Recently, somewhere in the middle of your daily scroll, you’ve probably come across the 2026 Soccertes Football Tour – flashes of five-a-side games, music in the background, great food, and even better kits.

Travelling through London, Milan, Paris and, finally, Amsterdam from March 13, 2026, the Soccertes Football Tour, in partnership with Under Armour, sits comfortably in that space between sport and culture. Part football tournament, part cultural gathering, these are the occasions that reflect a broader idea about the game and that most of football’s most interesting moments happen away from the pitch.

After all, at any Soccertes event, football is only the beginning. Yes, there are five-a-side matches, with teams drawn from local creative communities take to the pitch and compete across short, sharp games, but the real energy emerges afterwards, when the music starts, the drinks appear, and the players, designers, photographers and friends drift into the same conversations.

For Cameron Jones, founder of Soccertes – which at its core is a New York-based football-inspired clothing brand and creative collective – this approach mirrors the way the label itself has evolved.

“Soccertes started as a lifestyle brand, that’s how I originally shaped it when I first began building it,” he tells me. “But as I’ve grown and the brand has grown, I’ve realised it’s really much more than that.”

Sure, clothing still forms the foundation and designing pieces and building collections remains central to the project, but over time Soccertes has expanded beyond fashion into something broader: a platform for events, collaborations and creative projects connected to football.

“This is where our ethos of building the world around football comes from,” Jones continues.  “Clothing was the catalyst and entry point, but what we’re building expands beyond that.
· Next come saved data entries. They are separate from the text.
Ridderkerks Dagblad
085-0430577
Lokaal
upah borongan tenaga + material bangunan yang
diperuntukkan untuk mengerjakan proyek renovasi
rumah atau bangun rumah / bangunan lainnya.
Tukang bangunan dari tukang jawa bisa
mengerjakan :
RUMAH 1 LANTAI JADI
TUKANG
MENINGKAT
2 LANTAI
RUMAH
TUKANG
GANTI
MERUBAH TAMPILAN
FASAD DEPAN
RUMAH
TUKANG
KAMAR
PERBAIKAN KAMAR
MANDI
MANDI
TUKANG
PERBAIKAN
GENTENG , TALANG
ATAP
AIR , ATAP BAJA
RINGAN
We produce events, collaborate with different creatives and create moments around the game.” 

The roots of Soccertes stretch further back than the current moment in football culture. The concept originates with Jones’ grandfather, Clive Toye, who served as General Manager of the New York Cosmos during the NASL era in the 1970s.
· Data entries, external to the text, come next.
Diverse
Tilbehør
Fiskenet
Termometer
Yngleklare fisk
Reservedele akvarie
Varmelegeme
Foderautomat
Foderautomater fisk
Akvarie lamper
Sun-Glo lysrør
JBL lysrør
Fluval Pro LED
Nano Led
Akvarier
At a time when football was still unfamiliar to much of the American public, Toye played a key role in growing the sport’s profile, including helping bring Pelé and Franz Beckenbauer to New York.

Alongside that work, he also experimented with creative ways to communicate football culture to a new audience. One of those ideas became Soccertes, a cartoon character inspired by the philosopher Socrates, designed to “spread knowledge of the game”.

Working with Disney artist Milt Neil, Toye developed sketches, concepts and early merchandise before the project eventually disappeared into storage. More than fifty years later, Jones rediscovered the materials while helping his grandfather clear out a storage unit. 

“I came across the original sketches and pieces and was immediately drawn to them,” he says. “It felt like discovering something that had been waiting to be found again.”

Raised by his grandparents, Jones saw reviving the idea as a way of continuing a family story. “That’s why I always say Soccertes is a family brand,” he says. “Everything about it traces back to them.”

That same sense of connection shapes the way Soccertes approaches its events. While football forms the entry point, the focus sits firmly on community. “At our core we’re a creative platform, but we’re also a community brand built around a community game,” Jones says. “Football has always belonged to the people.”

The idea draws on advice his grandfather often shared from his Cosmos days: “Don’t come and see us until we’ve come to see you.” In other words, connection with communities must come before expectation. That philosophy runs through the Soccertes Tour. Matches might kick off the evening, but the real aim is to create spaces where people meet, collaborate and exchange ideas.

“When you go to a football match it’s never just about the ninety minutes,” Jones says. “It’s the atmosphere, the music, meeting friends before and after. That’s what we try to capture.” 

In many ways, the tour simply reflects football culture as it exists today – a place where sport, style, music and creativity constantly overlap. Or, as Jones put it: “Football is the global game, but it’s also the people’s game. It connects everyone.”